Jean-Luc jeta une éponge imaginaire sur l’inconscience des siamois. Une inconscience qu’il leur enviait, maintenant il s’en rendait compte. Peut-être que s’il avait été ou juif ou arabe ou les deux, les siamois auraient été vraiment ses potes ; pareille connivence devait aider à avoir moins peur au moment de foncer dans le mur. Mais la seule chose qu’il savait c’est qu’il était circoncis. Avant de l’abandonner, sa mère avait pris soin de lui faire taillader le prépuce. Allez savoir pourquoi.

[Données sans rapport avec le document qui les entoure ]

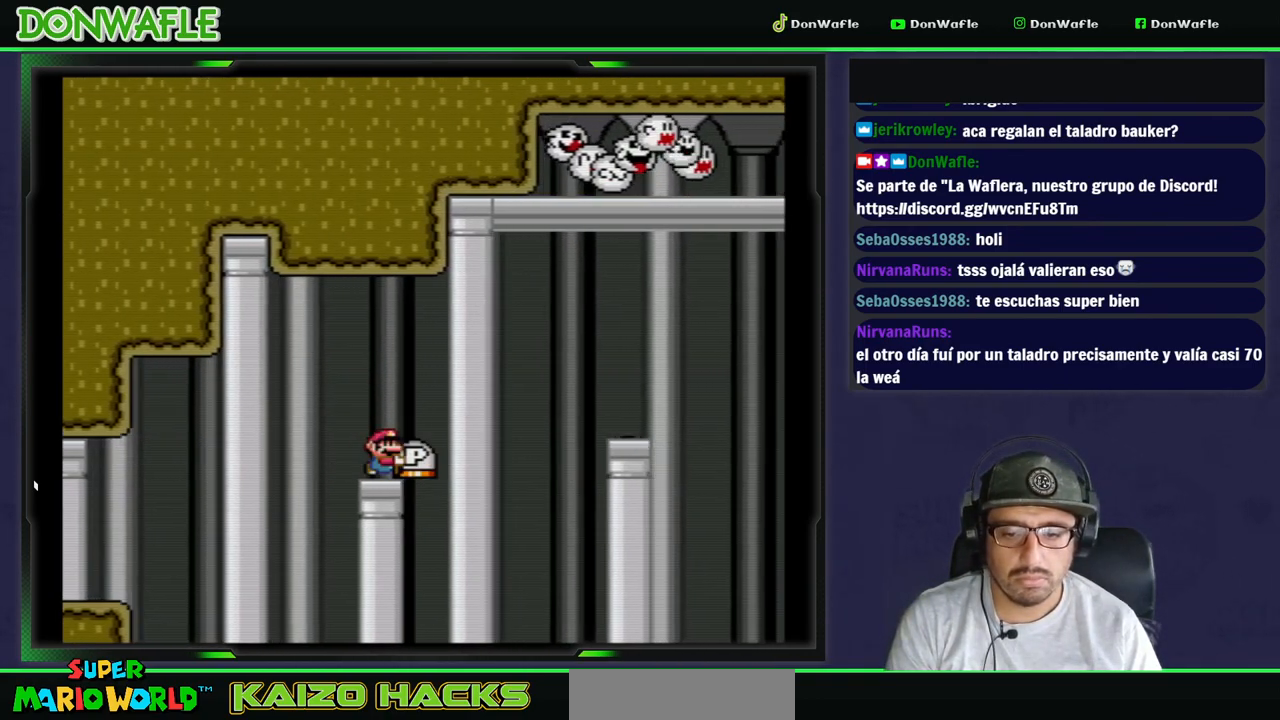
{"buttons": ["X", "DPAD_RIGHT"], "events": [[33, "DPAD_LEFT", "up"], [50, "DPAD_UP", "down"], [100, "Y", "up"], [150, "Y", "down"], [267, "DPAD_UP", "up"], [267, "Y", "up"], [350, "DPAD_RIGHT", "down"], [350, "X", "down"]]}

Adopté par une famille de Normands, il avait grandi dans une petite ville où les mômes allaient au catéchisme sans moufter. Un jour, il avait expliqué aux siamois de Méditerranée qu’il était un peu comme eux mais en moins précis. Le prépuce envolé ne les avait pas plus intéressés que Ramallah effondrée.
Il avait toujours aussi mal au ventre.
Un Paris désert défilait par la vitre. Même les putes d’Europe de l’Est étaient parties se coucher. L’automne ressemblait de plus en plus à l’hiver. L’envie de sillonner la Méditerranée le travaillait chaque jour davantage. Encore quelques coups et il pourrait acheter le vingt-cinq mètres de ses rêves. Une occasion. Une affaire à un million deux cent mille euros. Le deal se ferait via un broker de Palma de Majorque. On affirme qu’on préfère payer cash et le fric file sur un compte en banque des îles Vierges, un paradis fiscal où les bateaux changent d’immatriculation comme les vents de direction.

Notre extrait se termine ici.